Some of her most impactful leadership has been with the Women and Gender Equity Network, formerly known as the Women’s Faculty Network, which she founded in partnership with Tracy Everbach and the late Sheri Broyles. For years, the network has provided support, coaching and advocacy to help faculty of all ranks, ages, ethnicities and nationalities successfully navigate careers in academia.
April Prince, principal lecturer in the Division of Music History, Theory and Ethnomusicology, is the recipient of the 2023 UNT Foundation Outstanding Lecturer Award.
Since joining the College of Music in 2016, Prince has transformed its curriculum for non-music majors through her creative approach to music history, technical expertise and commitment to student success.
Prince designs engaging classes on relevant topics ranging from gender and sexuality to film music, politics and music outside the traditional canon. Her commitment to student success extends well beyond the classroom. She works closely with the Graduate Association of Musicologists und Theorists, one of the division’s graduate student organizations, and has served as a faculty reviewer for its in-house journal, Harmonia, presented on professional development panels for the group, regularly attended its annual graduate student conference and served as faculty advisor for the 2021-22 academic year.
She supervises up to 10 teaching assistants and fellows each semester, providing individual mentorship and organizing workshops in collaboration with UNT’s Center for Learning Experimentation, Application and Research to make them stronger teachers and prepare them for career success.
University Distinguished Research Professor Gopala Ganesh, known by many as “GG,” received the UNT Foundation Community Engagement Award.
Ganesh joined UNT in 1983. An expert in survey research, he has dedicated his career to preparing future business leaders in the G. Brint Ryan College of Business and building strong relationships with community partners across the globe.
In 2006, Ganesh was one of the first professors in the nation to teach a notoriously difficult graduate-level marketing research and analytics class in a fully online format.
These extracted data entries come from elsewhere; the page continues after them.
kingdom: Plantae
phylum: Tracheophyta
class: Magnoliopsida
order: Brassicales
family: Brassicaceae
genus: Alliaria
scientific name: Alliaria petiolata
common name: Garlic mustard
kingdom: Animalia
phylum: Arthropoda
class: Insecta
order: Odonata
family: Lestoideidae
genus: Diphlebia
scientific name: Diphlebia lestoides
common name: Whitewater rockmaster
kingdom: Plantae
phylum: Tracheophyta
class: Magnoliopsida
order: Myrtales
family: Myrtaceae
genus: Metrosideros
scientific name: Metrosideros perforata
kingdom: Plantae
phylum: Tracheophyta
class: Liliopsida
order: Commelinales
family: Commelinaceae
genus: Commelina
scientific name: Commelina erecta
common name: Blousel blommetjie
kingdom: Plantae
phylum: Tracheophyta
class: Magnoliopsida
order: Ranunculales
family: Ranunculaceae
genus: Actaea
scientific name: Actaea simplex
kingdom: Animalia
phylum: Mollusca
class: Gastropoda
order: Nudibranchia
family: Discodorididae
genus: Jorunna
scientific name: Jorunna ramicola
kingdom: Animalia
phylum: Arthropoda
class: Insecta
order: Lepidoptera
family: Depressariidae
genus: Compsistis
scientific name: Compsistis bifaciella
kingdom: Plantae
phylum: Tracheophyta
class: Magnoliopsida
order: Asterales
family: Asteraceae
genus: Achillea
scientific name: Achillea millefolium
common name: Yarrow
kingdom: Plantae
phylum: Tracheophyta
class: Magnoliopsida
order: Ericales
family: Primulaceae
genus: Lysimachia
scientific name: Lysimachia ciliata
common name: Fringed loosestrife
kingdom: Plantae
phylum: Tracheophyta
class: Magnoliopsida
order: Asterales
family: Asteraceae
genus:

The class centers on a semester-long project in which students work with clients to develop online surveys and analyze the data to help them improve their organizations. A servant leader at heart, Ganesh chooses to work with public organizations that typically don’t have the budget for a consulting firm, including recent clients like the Carrollton and Plano Parks and Recreation departments, the Frisco Public Library and numerous divisions and departments at UNT.
In 2015, Ganesh took faculty development leave to visit his alma mater, the prestigious Indian Institute of Technology Madras. He volunteered his time and expertise to conduct a first-of-its-kind alumni feedback survey, then analyzed and interpreted the data so IIT Madras could include the results in a report to the Government of India.